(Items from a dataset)
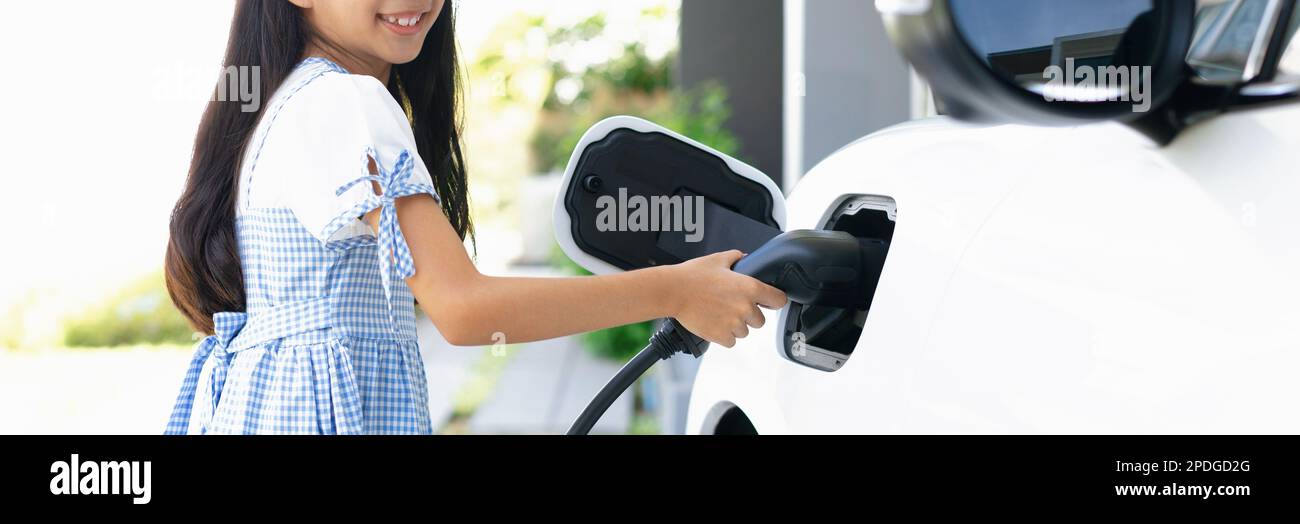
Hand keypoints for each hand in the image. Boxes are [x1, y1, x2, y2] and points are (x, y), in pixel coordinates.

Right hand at [666, 250, 787, 347]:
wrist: (673, 292)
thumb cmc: (693, 275)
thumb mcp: (718, 259)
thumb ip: (737, 258)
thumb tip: (745, 258)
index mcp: (750, 287)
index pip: (779, 300)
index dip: (774, 301)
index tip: (769, 302)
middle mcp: (745, 308)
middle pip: (761, 321)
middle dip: (750, 315)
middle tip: (732, 306)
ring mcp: (734, 324)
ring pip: (744, 332)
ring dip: (736, 326)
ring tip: (719, 313)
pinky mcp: (721, 336)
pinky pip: (731, 341)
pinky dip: (724, 335)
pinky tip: (714, 322)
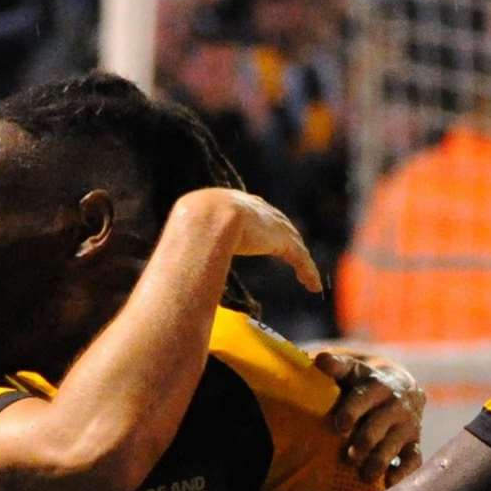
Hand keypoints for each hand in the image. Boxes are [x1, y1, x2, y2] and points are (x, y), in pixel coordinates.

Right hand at [175, 187, 321, 292]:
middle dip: (287, 239)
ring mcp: (271, 223)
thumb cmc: (189, 228)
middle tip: (294, 253)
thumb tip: (176, 265)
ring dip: (301, 262)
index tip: (268, 236)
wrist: (205, 219)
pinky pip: (300, 258)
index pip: (255, 213)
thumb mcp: (190, 234)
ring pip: (293, 244)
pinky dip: (308, 272)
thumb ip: (190, 249)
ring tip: (308, 279)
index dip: (263, 225)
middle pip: (279, 225)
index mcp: (234, 202)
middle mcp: (257, 209)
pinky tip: (313, 288)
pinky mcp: (281, 240)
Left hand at [313, 350, 425, 484]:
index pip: (365, 396)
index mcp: (376, 384)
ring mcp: (407, 424)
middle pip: (379, 424)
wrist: (402, 389)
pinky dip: (404, 472)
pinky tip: (389, 483)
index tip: (340, 425)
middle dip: (364, 441)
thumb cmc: (363, 384)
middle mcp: (395, 403)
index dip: (353, 410)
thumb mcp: (351, 371)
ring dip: (379, 460)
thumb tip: (320, 360)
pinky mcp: (414, 443)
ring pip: (394, 444)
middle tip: (348, 456)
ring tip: (364, 476)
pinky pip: (413, 459)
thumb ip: (335, 367)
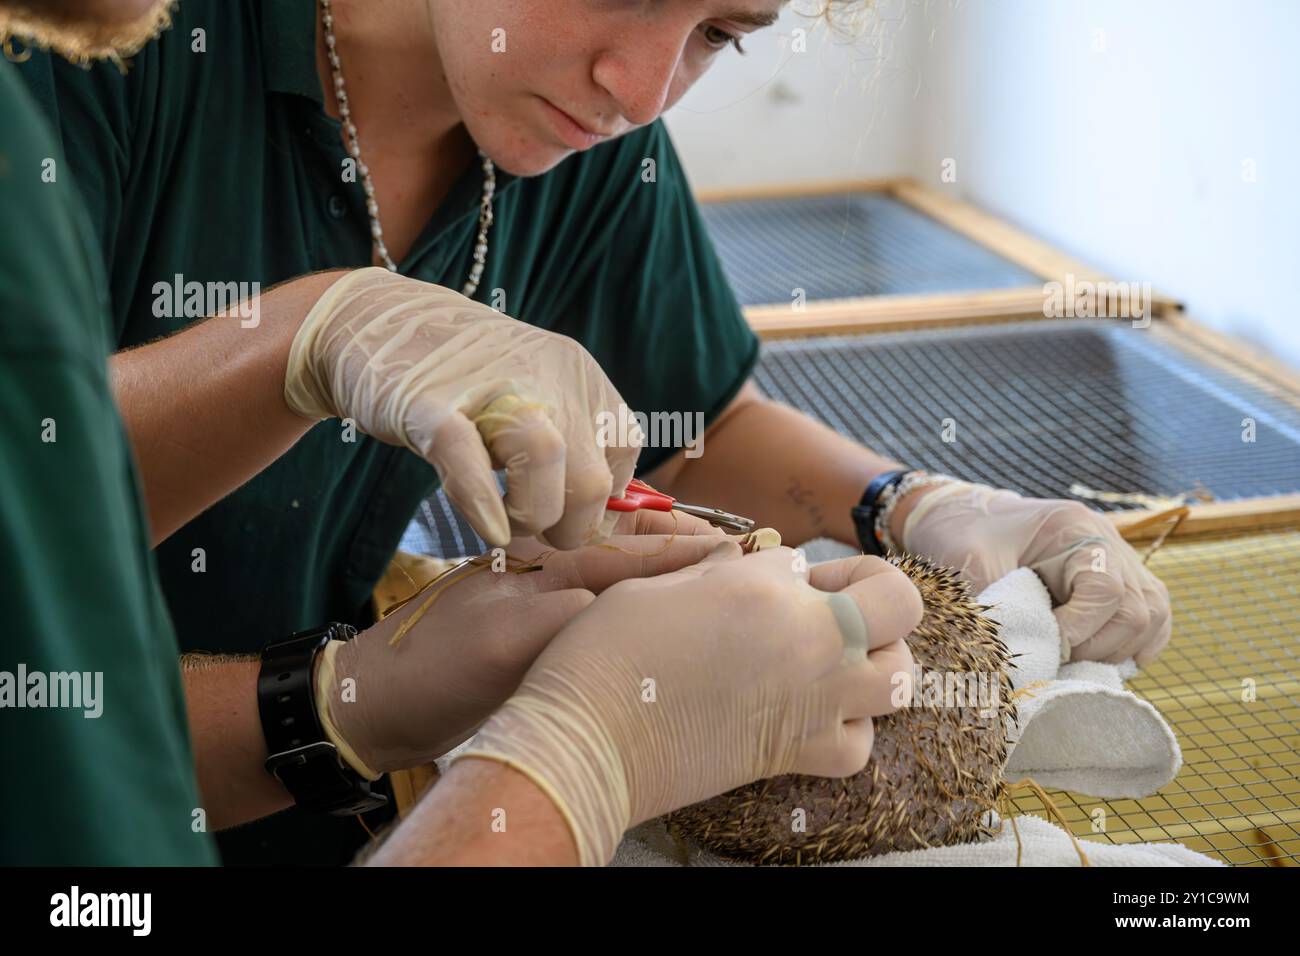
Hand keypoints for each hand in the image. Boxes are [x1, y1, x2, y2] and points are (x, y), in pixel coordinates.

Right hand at [284, 267, 641, 548]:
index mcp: (578, 372)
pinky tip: (489, 529)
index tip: (569, 516)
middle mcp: (545, 372)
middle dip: (571, 526)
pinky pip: (466, 455)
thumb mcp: (533, 394)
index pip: (624, 449)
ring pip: (547, 458)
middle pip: (593, 473)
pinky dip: (482, 501)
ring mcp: (488, 384)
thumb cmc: (460, 378)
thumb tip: (607, 516)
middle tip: (533, 527)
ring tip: (507, 524)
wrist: (372, 319)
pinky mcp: (427, 402)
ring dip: (533, 514)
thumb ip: (572, 442)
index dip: (604, 500)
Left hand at [315, 532, 730, 775]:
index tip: (738, 548)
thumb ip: (568, 615)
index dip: (686, 552)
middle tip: (742, 549)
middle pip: (635, 554)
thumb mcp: (503, 642)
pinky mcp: (539, 633)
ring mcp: (545, 603)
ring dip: (668, 574)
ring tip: (715, 572)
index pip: (631, 554)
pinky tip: (660, 617)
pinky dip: (641, 605)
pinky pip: (604, 611)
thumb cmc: (433, 670)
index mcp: (545, 566)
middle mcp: (552, 576)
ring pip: (623, 580)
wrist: (377, 703)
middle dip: (686, 548)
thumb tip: (629, 605)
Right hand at [458, 545, 920, 865]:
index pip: (808, 560)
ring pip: (901, 677)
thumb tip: (754, 572)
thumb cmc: (609, 652)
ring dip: (879, 660)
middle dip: (876, 595)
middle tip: (828, 605)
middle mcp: (808, 640)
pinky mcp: (795, 753)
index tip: (763, 584)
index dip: (789, 568)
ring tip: (835, 659)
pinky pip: (859, 743)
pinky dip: (850, 728)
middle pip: (900, 604)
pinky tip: (816, 713)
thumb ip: (721, 573)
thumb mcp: (661, 582)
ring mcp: (812, 701)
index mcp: (765, 585)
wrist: (590, 740)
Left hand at [900, 481, 1171, 664]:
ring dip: (1116, 652)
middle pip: (1140, 610)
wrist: (963, 517)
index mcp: (1074, 527)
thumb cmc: (962, 535)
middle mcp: (1109, 541)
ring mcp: (1120, 561)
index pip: (1107, 589)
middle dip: (1097, 647)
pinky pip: (1151, 621)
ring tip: (1070, 660)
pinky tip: (1095, 659)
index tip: (1046, 645)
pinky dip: (1130, 647)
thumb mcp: (968, 565)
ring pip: (1153, 618)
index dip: (1080, 629)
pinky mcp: (1119, 582)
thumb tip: (1018, 663)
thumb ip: (996, 608)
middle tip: (1054, 658)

◆ Assigned task ◆
Where pictures appear, drop them, and reproduce exactly only the lines running from the beginning of the data to the line that contains "ring pip: (744, 332)", inclusive.

◆ Completed exercise ◆
Hand keypoints for each hand in the image. Boxes are [x1, y1, x2, y2] and points are (x, y), in pixel coordinates.

Right hand at [666, 250, 787, 347]:
wrist: (673, 292)
thumb cmc: (693, 275)
thumb mcp: (718, 259)
thumb ip: (737, 258)
thumb tip: (745, 258)
index mcp: (750, 287)
index pip: (779, 300)
index dip: (774, 301)
index tip: (769, 302)
middle mcp: (745, 308)
middle pip: (761, 321)
middle dip: (750, 315)
middle tip: (732, 306)
ring mcp: (734, 324)
ring pip: (744, 332)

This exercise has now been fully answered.